# CONSIGNE 1:
Reproduisez fidèlement le passage de l'extrait sur l'expédition d'Amundsen, depuis « Le 15 juin, alors » jusqu'à « laissent derrière eux. ».

# EXTRAIT PRÉSENTÉ:
-=-=-=-=-

Leur stock de nourriture diminue et Amundsen pense à un possible retour à pied de quelques semaines. Mais les hommes sont affaiblis. Il y a des barrières de glace à franchir, des bras d’eau à traverser avec leur barque en toile et presque plus rien à manger. Amundsen décide finalement d’attendre de bonnes conditions météo pour tenter un décollage avec le N25.
Le 15 juin, alors que la température oscille autour de 0°C, il inspecte la « piste » et ses 500 m de glace qui sont relativement lisses et semblent se raffermir dans l’air froid, mais de petites fissures se sont développées juste devant le N25. C’est maintenant ou jamais et à 20h30, les moteurs démarrent. Les six hommes déchargent tout ce qui est inutile pour le retour et grimpent dans le N25 en regardant tristement le N24 infirme qu’ils laissent derrière eux.

-=-=-=-=-

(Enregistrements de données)

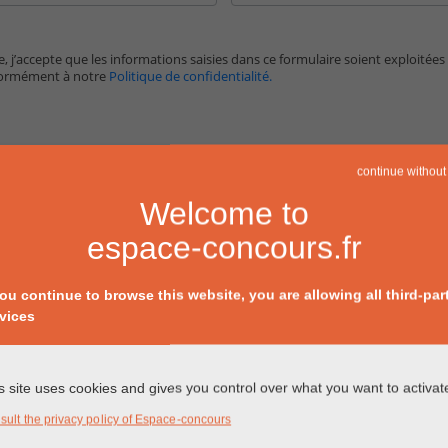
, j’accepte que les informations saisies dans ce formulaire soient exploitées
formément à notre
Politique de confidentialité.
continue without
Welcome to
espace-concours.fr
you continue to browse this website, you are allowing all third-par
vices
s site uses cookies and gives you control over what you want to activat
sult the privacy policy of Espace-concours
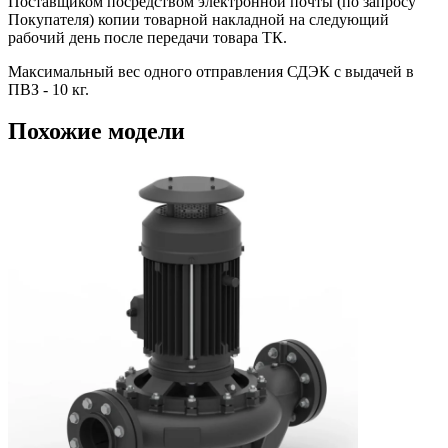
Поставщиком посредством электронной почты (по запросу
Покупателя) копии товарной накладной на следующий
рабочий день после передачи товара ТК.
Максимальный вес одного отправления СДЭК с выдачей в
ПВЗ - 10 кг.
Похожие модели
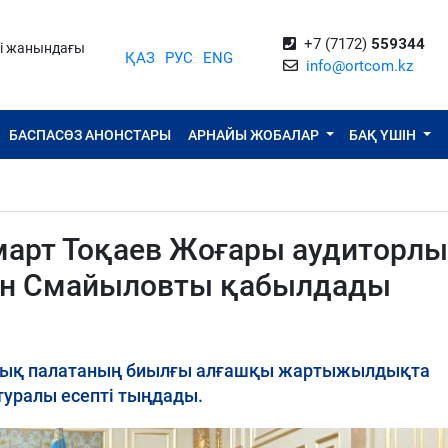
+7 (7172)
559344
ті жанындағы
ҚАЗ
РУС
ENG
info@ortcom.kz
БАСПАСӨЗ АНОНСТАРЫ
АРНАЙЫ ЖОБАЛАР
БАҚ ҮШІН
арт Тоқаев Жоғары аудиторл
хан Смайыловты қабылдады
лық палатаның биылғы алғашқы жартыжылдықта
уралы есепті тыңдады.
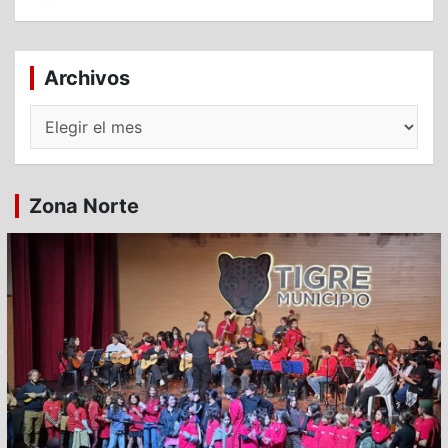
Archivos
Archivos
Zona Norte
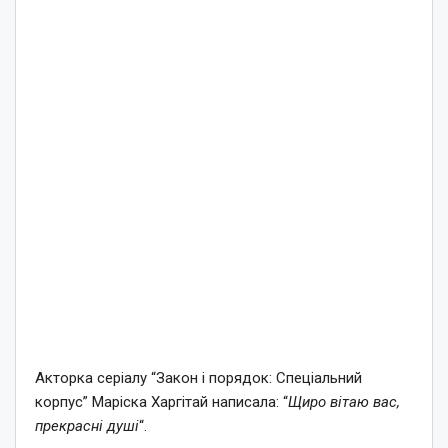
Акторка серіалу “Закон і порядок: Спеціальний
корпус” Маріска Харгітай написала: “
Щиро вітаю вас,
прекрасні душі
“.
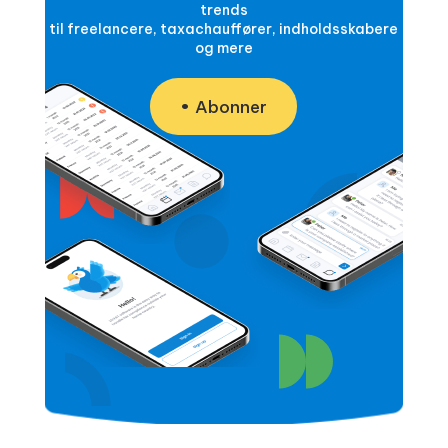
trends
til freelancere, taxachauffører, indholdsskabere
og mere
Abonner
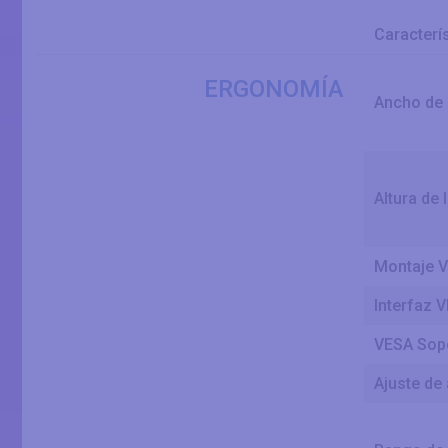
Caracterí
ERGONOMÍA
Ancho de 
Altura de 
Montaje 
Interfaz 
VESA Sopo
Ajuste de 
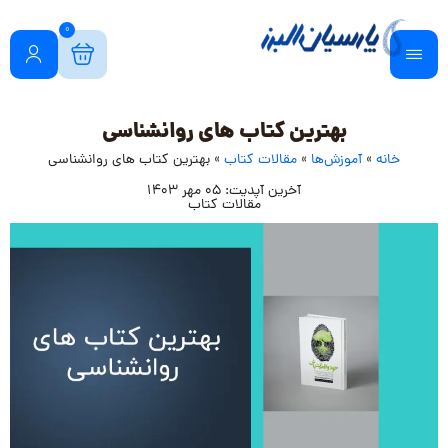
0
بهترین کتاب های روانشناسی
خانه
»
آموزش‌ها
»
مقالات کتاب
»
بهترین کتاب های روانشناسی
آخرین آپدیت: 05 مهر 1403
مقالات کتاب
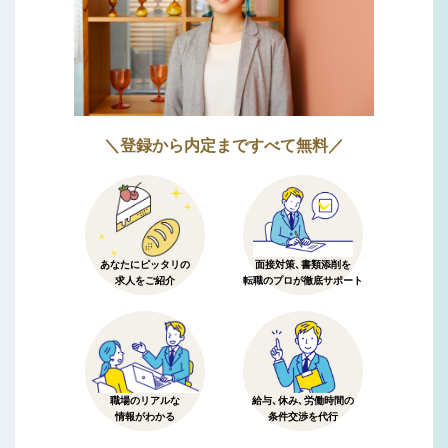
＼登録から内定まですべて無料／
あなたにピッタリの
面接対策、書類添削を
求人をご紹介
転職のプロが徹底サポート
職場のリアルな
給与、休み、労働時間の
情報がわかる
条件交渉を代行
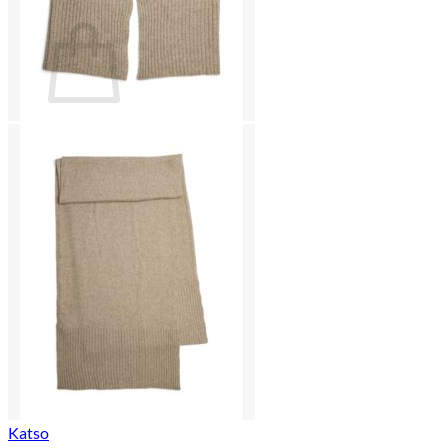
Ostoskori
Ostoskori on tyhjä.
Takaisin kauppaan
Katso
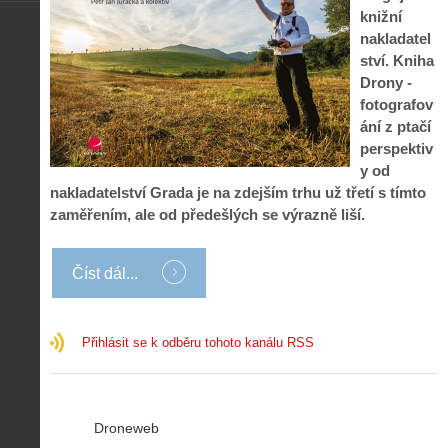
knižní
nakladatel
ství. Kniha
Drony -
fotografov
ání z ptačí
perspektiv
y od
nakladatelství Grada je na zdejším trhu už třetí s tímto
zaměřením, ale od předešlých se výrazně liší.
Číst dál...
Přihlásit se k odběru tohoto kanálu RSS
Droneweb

-=-=-=-=-

# CONSIGNE 2:
Transformez toutes les lignes des enregistrements en une liste JSON de chaînes, à raison d'une chaîne par ligne, sans les lignes vides. Omettez les images dans votre réponse.

# CORRIGÉ 1:
Le 15 juin, alors que la température oscille autour de 0°C, il inspecte la « piste » et ses 500 m de glace qui sont relativement lisses et semblent se raffermir dans l’air froid, mais de petites fissures se sont développées juste devant le N25. C’est maintenant ou jamais et à 20h30, les moteurs démarrent. Les six hommes déchargent tout ce qui est inutile pour le retour et grimpent dans le N25 en regardant tristement le N24 infirme qu’ils laissent derrière eux.

# CORRIGÉ 2:
[
  ", j’accepte que les informations saisies dans ce formulaire soient exploitées",
  "formément à notre",
  "Politique de confidentialité.",
  "continue without",
  "Welcome to",
  "espace-concours.fr",
  "you continue to browse this website, you are allowing all third-par",
  "vices",
  "s site uses cookies and gives you control over what you want to activat",
  "sult the privacy policy of Espace-concours",
  "Поставщиком посредством электронной почты (по запросу",
  "Покупателя) копии товарной накладной на следующий",
  "рабочий день после передачи товара ТК.",
  "Максимальный вес одного отправления СДЭК с выдачей в",
  "ПВЗ - 10 кг.",
  "Похожие модели",
  "+7 (7172)",
  "559344",
  "ті жанындағы",
  "ҚАЗ",
  "РУС",
  "ENG",
  "info@ortcom.kz",
  "БАСПАСӨЗ АНОНСТАРЫ",
  "АРНАЙЫ ЖОБАЛАР",
  "БАҚ ҮШІН",
  "арт Тоқаев Жоғары аудиторл",
  "хан Смайыловты қабылдады",
  "лық палатаның биылғы алғашқы жартыжылдықта",
  "уралы есепті тыңдады.",
  "Archivos",
  "Archivos",
  "Zona Norte",
  "Акторка серіалу “Закон і порядок: Спеціальний",
  "корпус” Маріска Харгітай написала: “",
  "Щиро вітаю вас,",
  "прекрасні душі",
  "“.",
  "trends",
  "til freelancere, taxachauffører, indholdsskabere",
  "og mere",
  "Abonner",
  "Caracterí",
  "ERGONOMÍA",
  "Ancho de ",
  "Altura de ",
  "Montaje ",
  "Interfaz ",
  "VESA Sopo",
  "Ajuste de ",
  "0",
  "بهترین کتاب های روانشناسی",
  "خانه",
  "»",
  "آموزش‌ها",
  "»",
  "مقالات کتاب",
  "»",
  "بهترین کتاب های روانشناسی",
  "آخرین آپدیت: 05 مهر 1403",
  "مقالات کتاب",
  "＼登録から内定まですべて無料／",
  "あなたにピッタリの",
  "面接対策、書類添削を",
  "求人をご紹介",
  "転職のプロが徹底サポート",
  "職場のリアルな",
  "給与、休み、労働時間の",
  "情報がわかる",
  "条件交渉を代行",
  "Ostoskori",
  "Ostoskori on tyhjä.",
  "Takaisin kauppaan",
  "Katso",
  "knižní",
  "nakladatel",
  "ství. Kniha",
  "Drony -",
  "fotografov",
  "ání z ptačí",
  "perspektiv",
  "y od",
  "nakladatelství Grada je na zdejším trhu už třetí s tímto",
  "zaměřením, ale od předešlých se výrazně liší.",
  "Číst dál...",
  "Přihlásit se k odběru tohoto kanálu RSS",
  "Droneweb"
]